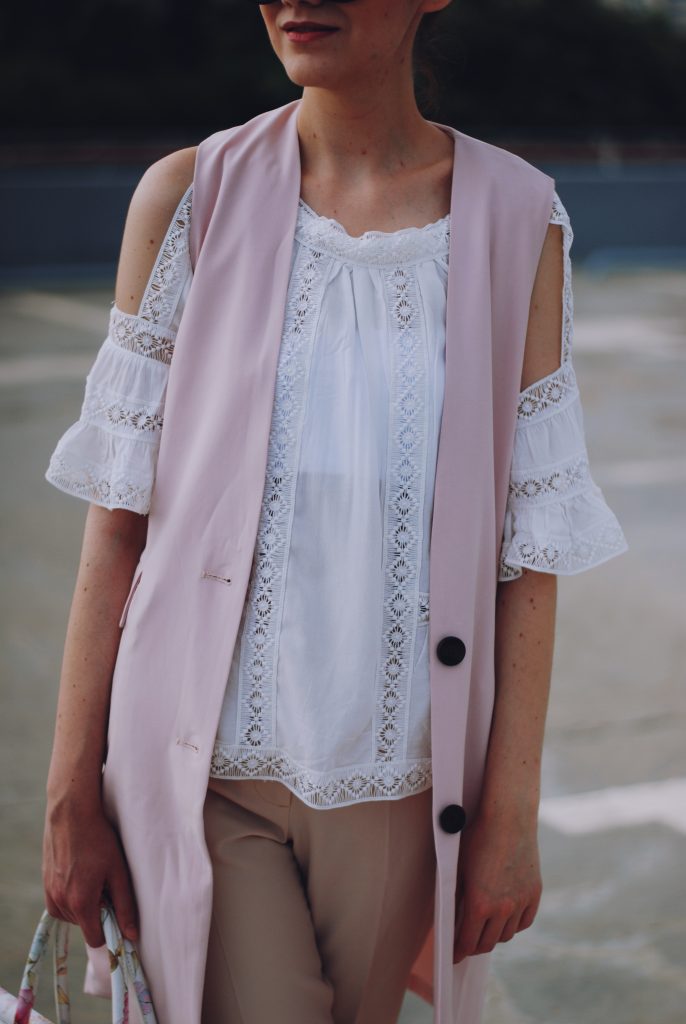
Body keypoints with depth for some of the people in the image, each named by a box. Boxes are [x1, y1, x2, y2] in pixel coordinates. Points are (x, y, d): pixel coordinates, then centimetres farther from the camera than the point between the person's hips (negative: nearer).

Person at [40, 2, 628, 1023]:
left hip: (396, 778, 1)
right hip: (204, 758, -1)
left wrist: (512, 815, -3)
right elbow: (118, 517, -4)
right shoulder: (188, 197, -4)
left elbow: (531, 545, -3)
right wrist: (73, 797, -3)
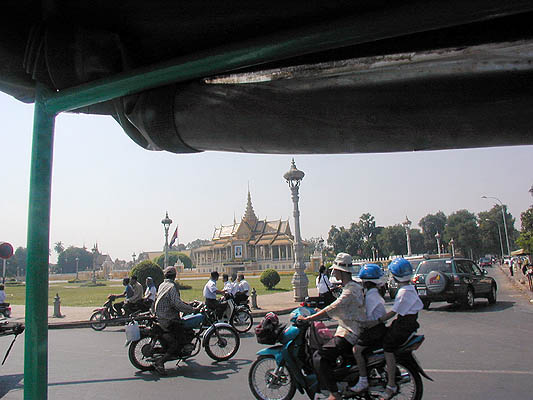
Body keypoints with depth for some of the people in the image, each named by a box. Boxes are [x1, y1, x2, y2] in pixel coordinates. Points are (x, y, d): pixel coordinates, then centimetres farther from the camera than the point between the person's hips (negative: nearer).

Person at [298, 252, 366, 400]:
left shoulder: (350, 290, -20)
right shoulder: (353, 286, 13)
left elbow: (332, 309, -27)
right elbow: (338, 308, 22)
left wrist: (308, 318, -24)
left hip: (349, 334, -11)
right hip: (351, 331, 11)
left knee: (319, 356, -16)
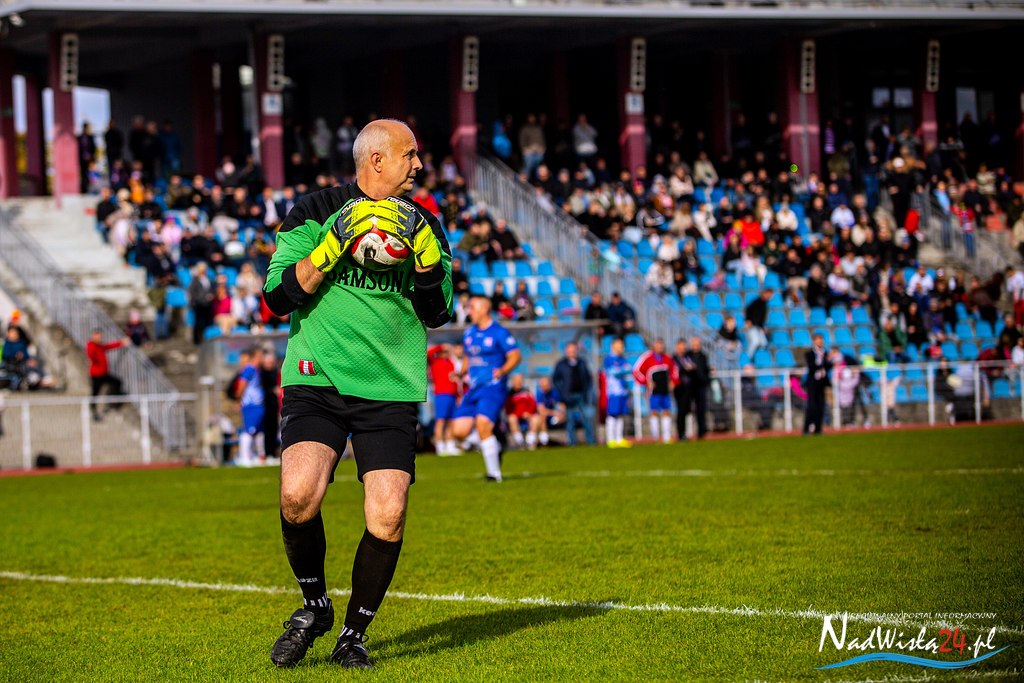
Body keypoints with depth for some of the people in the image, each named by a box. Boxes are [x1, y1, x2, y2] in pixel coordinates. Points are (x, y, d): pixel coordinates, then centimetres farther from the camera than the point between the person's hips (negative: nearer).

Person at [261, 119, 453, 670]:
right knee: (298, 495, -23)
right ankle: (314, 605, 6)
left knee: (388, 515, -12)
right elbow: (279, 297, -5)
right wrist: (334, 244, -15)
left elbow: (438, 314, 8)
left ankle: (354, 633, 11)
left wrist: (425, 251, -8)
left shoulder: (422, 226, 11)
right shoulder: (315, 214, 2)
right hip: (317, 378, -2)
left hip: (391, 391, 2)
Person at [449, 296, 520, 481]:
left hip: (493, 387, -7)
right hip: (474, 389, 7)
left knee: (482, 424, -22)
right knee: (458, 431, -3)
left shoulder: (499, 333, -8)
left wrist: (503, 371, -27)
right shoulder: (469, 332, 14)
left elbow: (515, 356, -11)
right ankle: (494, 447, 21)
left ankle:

****************************************

▶ PROBLEM STATEMENT: Scan the data above for the string "shoulder" and copy each line where it appears.

▶ ANSWER TO THIS EXERCISE:
right shoulder: (188, 197, -4)
left shoulder: (350, 290, -20)
right shoulder: (353, 286, 13)
left shoulder: (422, 226, 11)
right shoulder: (315, 214, 2)
left shoulder: (499, 333, -8)
right shoulder: (469, 332, 14)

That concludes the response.